Ibec have called for major investment in Bidget 2023. Photo: Towfiqu Barbhuiya

Ibec: Budget 2024 must invest in infrastructure

Budget 2024 must focus on creating greater economic capacity through both infrastructural and social investment.

The group that represents Irish business argues that delaying investment in the short term to mitigate the risk of overheating will hinder future economic expansion and negatively impact Ireland's long-term competitiveness. According to Ibec, lack of investment has led to systemic congestion in both access to physical assets like housing and infrastructure and to the ability of households to access services which should be afforded in a wealthy society.

Additionally, Ibec highlights the ongoing challenge of significant planned increases in employment costs for many businesses and urges the Government to provide an offset mechanism for companies struggling with new labour market measures.

“Budget 2024 presents a significant opportunity to invest in infrastructural capacity while concurrently strengthening social investment, ensuring the benefits of economic progress are felt by all,” said Fergal O’Brien, Executive Director of Lobbying and Influence at Ibec.

“Demand in the Irish economy, driven primarily by external factors, underscores the urgent need to enhance domestic supply capacity to alleviate significant congestion. The country's current structural challenges can be attributed to the failure to invest in absorptive capacity, including skills, housing, and infrastructure, despite significant private sector investment.”

“With unprecedented employment levels, we must also encourage higher levels of innovation and productivity while safeguarding businesses' cost base, ensuring the continued prosperity of our economy.”

Infrastructural investment

To ensure continuous investment in infrastructure regardless of economic conditions, Ibec proposes the establishment of a National Infrastructure Fund. This fund aims to address Ireland's significant social, economic, and environmental infrastructure needs over the next decade. Their proposed target is to provide an additional €30 billion for infrastructure spending by 2030.

Innovation and productivity

Ireland cannot afford to be complacent when it comes to innovation, productivity and skills. In a highly competitive global environment, it is crucial to foster, enhance, and promote high value investment. This requires a focus on future-proofing the talent pipeline, particularly in areas of digital, climate action proficiency, and Industry 5.0.

As part of this drive, Budget 2024 should unlock the €1.5bn surplus of the National Training Fund (NTF) to help deliver the key skills for the 21st century. Ibec also recommends a €710m investment to boost research, innovation, and digital capacity, along with €307m in university funding and €225m to support the growth of Irish exporting businesses.

Ibec also proposes investing €650m to advance net zero carbon goals and allocating €500m from the NTF for measures promoting workforce development over the coming years.

Cost competitiveness

Budget 2024 must recognise the implications of rising employment and operating costs, as well as general inflation. Implementing measures such as providing support to counter the impact of increasing regulated employment costs, ensuring tax rates and bands are indexed, and preserving the 9% VAT rate for the experience economy are among Ibec’s recommendations to address these challenges.

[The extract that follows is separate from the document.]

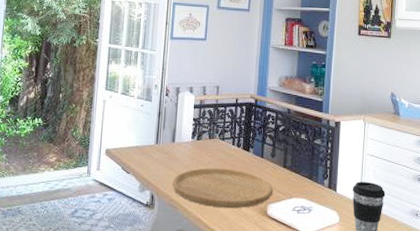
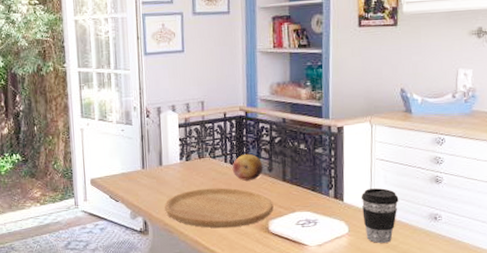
fruit: none [238,138,267,164] -> present [232,153,263,181]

Additionally, Budget 2024 must also set out a plan to ensure the introduction of a living wage does not interact with the tax and welfare system in such a way as to impact on people’s incentive to work. Further supports for those firms severely impacted by high energy costs are also required.

Social investment

To ensure meaningful social investment is delivered, Ibec is calling for a €125m budget allocation to enhance state capacity and modernise systems for improved infrastructure delivery by ensuring adequate staffing, specialisation in key regulatory and delivery bodies and invest in administrative modernisation. Additionally, Ibec recommends allocating €700m to enhance housing delivery and €200m to expand childcare accessibility.